▸ **Text passage**
====================

# Introduction to Data Profiler

*A license is required to access the Data Profiler on the DNAnexus Platform. For more information, please contact DNAnexus Sales (via <sales@dnanexus.com>).*

### What is the Data Profiler?

The Data Profiler is an app within the DNAnexus Tool Library that supports data cleaning and harmonization. It organizes your data  into three levels of information: Dataset level, Table level, and Column level. Each level surfaces interactive visualizations on data quality, data coverage, and descriptive statistics to help you understand and identify potential data issues. The Data Profiler also includes an Explorer Mode where you can create customizable visualization using simple drag-and-drop functionality, for deeper exploration beyond the standard metrics. Researchers can bring their data to the Platform and leverage the Data Profiler app to explore and quickly evaluate the readiness of the data for downstream analysis.

### Why use the Data Profiler?

====================

▸ **Supplied entries**

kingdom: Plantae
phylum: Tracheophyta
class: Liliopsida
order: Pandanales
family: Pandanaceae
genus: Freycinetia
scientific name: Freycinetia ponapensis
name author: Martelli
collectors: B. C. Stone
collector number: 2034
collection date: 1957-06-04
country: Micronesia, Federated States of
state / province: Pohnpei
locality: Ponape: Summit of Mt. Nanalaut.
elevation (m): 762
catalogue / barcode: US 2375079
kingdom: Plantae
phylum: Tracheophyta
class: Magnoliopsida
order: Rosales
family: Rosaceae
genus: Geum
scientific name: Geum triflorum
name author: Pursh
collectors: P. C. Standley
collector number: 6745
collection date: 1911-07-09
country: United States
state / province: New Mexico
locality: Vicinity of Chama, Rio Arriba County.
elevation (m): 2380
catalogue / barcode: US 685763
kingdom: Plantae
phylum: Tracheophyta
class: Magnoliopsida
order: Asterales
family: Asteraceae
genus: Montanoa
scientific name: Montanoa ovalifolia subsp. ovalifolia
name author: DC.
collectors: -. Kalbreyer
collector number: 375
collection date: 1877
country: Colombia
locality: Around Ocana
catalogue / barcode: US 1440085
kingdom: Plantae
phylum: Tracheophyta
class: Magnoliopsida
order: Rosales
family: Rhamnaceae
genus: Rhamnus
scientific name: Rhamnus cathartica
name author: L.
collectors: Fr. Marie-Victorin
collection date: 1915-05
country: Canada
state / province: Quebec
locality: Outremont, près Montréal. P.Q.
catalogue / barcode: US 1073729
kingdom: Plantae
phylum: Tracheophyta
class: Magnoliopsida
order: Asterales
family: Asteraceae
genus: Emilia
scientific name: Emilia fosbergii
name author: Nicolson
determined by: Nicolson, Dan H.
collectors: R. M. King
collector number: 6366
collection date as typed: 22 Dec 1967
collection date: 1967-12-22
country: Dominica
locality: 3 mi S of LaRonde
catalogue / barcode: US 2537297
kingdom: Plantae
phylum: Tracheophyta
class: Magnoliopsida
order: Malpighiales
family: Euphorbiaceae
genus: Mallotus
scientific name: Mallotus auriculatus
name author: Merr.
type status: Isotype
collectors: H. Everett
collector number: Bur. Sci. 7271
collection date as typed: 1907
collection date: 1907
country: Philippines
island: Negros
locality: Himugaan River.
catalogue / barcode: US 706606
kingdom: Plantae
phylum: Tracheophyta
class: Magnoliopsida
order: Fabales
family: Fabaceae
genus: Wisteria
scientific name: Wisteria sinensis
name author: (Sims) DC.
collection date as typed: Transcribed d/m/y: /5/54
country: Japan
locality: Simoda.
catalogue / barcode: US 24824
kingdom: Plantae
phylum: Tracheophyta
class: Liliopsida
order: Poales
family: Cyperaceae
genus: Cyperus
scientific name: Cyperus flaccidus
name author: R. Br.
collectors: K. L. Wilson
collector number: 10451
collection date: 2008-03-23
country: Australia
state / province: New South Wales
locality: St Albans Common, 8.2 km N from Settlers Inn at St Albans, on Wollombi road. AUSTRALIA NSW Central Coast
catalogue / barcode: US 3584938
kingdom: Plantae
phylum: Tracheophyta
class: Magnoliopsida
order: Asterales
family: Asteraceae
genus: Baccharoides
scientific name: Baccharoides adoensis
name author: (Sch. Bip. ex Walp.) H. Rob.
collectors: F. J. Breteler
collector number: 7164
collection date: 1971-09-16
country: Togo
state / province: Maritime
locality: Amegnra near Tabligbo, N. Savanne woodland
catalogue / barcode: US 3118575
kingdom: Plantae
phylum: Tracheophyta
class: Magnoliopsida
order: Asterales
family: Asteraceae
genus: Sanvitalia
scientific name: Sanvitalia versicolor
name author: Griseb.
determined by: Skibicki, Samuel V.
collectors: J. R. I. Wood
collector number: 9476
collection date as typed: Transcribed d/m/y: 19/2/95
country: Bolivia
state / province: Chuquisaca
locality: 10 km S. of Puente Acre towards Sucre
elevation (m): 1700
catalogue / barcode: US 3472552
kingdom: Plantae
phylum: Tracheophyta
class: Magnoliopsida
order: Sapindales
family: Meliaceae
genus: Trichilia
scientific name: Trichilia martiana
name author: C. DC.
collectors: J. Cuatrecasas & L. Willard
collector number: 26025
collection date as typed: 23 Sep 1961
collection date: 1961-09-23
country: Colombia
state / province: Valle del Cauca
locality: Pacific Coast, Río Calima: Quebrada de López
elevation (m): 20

====================

▸ **What to work on**
**1)** According to the Data Profiler page, what three levels of information does the app organize data into?
**2)** Rewrite the Data Profiler page starting with "The Data Profiler is" and going on through "use the Data Profiler?", changing "Researchers" to "Analysts".
The lines are material separate from the Data Profiler page.

▸ **Task results**
**1)** Dataset level, Table level, and Column level.

**2)**
The Data Profiler is an app within the DNAnexus Tool Library that supports data cleaning and harmonization. It organizes your data  into three levels of information: Dataset level, Table level, and Column level. Each level surfaces interactive visualizations on data quality, data coverage, and descriptive statistics to help you understand and identify potential data issues. The Data Profiler also includes an Explorer Mode where you can create customizable visualization using simple drag-and-drop functionality, for deeper exploration beyond the standard metrics. Analysts can bring their data to the Platform and leverage the Data Profiler app to explore and quickly evaluate the readiness of the data for downstream analysis.

### Why use the Data Profiler?